*** Dataset content ***

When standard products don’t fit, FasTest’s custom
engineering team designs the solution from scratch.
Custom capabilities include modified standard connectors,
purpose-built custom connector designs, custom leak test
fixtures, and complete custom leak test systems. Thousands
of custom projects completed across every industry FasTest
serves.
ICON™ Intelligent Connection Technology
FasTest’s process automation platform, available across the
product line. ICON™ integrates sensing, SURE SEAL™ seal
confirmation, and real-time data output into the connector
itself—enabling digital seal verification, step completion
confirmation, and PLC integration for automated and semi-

***

• [Assigned task] Copy out every line of the records that contains the word "seal".

• [Exercise response]
product line. ICON™ integrates sensing, SURE SEAL™ seal
itself—enabling digital seal verification, step completion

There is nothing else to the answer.